- Work request: The stretch wanted below opens at the line containing "Robin Williams Made" and closes at the line containing "More air underfoot creates a softer, more". Please return it exactly, with no other lines.

- Supplied material:
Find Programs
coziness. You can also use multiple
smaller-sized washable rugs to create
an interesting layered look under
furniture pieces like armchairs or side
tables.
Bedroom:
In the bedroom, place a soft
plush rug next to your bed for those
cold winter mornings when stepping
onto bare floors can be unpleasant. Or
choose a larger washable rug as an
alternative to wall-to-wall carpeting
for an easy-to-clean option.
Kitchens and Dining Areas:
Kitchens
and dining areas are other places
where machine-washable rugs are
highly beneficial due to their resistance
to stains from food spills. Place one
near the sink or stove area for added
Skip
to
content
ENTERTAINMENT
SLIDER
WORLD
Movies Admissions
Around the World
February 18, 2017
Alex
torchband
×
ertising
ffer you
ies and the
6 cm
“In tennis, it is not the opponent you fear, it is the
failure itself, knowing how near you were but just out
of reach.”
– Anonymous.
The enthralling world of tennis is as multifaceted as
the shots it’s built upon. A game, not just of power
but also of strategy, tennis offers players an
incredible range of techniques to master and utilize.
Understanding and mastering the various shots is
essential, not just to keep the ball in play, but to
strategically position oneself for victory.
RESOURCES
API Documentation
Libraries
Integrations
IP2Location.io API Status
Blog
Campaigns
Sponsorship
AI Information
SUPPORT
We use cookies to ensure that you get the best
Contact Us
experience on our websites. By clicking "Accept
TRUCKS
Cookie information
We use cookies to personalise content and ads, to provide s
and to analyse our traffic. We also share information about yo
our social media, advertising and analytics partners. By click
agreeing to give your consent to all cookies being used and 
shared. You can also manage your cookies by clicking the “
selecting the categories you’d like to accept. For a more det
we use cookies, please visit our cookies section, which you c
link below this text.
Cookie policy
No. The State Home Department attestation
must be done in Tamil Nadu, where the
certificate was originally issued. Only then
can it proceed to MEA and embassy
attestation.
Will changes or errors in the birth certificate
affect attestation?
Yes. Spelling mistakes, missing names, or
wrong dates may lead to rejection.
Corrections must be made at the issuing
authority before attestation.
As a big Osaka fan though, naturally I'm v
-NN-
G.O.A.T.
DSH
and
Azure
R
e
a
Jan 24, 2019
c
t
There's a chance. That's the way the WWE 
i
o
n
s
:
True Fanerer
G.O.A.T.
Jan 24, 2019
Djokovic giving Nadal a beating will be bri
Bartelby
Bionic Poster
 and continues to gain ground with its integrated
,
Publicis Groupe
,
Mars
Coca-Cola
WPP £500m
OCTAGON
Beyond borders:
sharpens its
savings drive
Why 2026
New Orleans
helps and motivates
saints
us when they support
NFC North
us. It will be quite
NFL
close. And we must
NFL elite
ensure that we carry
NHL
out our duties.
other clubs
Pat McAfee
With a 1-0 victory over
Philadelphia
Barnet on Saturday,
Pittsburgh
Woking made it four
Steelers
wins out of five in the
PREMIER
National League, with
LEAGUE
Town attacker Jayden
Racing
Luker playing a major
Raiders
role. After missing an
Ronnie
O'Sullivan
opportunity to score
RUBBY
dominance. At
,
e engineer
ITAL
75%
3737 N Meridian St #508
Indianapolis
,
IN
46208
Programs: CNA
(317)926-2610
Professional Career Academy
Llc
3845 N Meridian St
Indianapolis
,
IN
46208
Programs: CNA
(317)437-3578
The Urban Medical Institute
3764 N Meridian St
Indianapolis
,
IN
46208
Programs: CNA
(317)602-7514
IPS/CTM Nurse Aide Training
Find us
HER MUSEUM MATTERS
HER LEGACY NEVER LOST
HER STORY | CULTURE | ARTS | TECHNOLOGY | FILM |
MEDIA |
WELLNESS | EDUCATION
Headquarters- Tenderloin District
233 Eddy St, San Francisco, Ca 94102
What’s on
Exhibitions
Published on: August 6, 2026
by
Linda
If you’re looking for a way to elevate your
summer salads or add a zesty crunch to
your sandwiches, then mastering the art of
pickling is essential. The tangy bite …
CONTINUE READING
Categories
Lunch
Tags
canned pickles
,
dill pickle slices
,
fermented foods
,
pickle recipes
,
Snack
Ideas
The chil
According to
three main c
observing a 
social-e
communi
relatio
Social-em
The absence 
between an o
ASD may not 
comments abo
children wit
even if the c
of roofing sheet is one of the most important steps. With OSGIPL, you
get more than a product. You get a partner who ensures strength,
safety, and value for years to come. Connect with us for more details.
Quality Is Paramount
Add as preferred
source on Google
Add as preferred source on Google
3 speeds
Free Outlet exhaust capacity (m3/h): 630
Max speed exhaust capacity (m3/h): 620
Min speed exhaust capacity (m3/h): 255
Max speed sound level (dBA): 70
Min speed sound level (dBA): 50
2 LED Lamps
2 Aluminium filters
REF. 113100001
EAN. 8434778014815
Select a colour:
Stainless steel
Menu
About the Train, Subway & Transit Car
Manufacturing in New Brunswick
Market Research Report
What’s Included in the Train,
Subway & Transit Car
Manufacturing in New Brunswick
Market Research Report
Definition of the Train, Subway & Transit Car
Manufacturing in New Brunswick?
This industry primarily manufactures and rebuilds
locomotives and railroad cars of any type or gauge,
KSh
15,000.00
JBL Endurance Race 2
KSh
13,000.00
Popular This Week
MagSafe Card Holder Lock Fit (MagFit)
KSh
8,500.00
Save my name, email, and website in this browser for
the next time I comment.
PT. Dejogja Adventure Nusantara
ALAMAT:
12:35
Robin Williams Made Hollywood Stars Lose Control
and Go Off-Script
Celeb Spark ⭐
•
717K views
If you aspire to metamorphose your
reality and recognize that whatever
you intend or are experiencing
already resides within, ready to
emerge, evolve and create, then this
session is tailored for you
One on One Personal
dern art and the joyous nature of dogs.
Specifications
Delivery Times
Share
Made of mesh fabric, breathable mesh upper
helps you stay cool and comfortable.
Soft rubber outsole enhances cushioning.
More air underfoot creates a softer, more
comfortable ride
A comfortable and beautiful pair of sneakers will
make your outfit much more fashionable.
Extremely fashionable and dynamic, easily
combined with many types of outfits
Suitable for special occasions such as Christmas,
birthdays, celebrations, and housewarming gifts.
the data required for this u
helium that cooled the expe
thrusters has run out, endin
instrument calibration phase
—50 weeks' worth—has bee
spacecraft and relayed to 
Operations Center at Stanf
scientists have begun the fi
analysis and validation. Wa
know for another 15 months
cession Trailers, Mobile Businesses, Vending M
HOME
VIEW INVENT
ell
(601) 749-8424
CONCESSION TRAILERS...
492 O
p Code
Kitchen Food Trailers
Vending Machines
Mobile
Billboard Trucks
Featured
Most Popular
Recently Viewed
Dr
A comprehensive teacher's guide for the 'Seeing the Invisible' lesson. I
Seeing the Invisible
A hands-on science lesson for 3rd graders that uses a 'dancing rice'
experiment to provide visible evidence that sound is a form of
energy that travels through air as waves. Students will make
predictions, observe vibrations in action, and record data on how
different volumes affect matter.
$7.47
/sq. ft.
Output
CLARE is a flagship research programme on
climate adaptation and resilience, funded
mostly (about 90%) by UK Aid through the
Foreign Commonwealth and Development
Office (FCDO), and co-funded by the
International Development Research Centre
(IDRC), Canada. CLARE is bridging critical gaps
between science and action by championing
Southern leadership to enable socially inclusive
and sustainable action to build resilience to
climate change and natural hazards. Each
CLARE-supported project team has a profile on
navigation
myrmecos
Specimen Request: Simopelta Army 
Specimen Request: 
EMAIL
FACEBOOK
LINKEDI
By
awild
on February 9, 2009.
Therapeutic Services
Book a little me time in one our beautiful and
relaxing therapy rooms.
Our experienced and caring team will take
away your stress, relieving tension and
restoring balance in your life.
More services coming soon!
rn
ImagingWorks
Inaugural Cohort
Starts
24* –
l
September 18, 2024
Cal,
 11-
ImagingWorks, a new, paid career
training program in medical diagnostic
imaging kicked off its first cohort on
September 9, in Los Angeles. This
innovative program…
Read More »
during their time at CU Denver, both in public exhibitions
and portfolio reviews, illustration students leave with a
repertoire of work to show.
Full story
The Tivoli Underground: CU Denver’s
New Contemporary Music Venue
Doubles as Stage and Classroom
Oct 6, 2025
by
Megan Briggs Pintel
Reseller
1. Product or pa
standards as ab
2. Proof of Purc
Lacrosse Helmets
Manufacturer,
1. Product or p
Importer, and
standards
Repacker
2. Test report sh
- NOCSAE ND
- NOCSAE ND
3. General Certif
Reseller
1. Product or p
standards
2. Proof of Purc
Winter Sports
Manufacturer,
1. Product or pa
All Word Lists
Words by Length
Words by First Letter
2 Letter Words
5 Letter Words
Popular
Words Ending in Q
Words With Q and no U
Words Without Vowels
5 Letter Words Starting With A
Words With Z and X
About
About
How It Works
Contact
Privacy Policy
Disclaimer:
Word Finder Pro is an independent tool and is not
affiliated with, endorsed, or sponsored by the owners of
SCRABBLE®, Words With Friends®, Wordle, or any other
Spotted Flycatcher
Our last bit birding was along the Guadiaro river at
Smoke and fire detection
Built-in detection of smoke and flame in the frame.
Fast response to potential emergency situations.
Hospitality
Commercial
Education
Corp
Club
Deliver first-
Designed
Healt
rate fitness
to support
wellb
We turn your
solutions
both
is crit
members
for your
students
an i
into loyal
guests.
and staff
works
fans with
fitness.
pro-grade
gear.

- Result for this exercise:
Robin Williams Made Hollywood Stars Lose Control
and Go Off-Script
Celeb Spark ⭐
•
717K views
If you aspire to metamorphose your
reality and recognize that whatever
you intend or are experiencing
already resides within, ready to
emerge, evolve and create, then this
session is tailored for you
One on One Personal
dern art and the joyous nature of dogs.
Specifications
Delivery Times
Share
Made of mesh fabric, breathable mesh upper
helps you stay cool and comfortable.
Soft rubber outsole enhances cushioning.
More air underfoot creates a softer, more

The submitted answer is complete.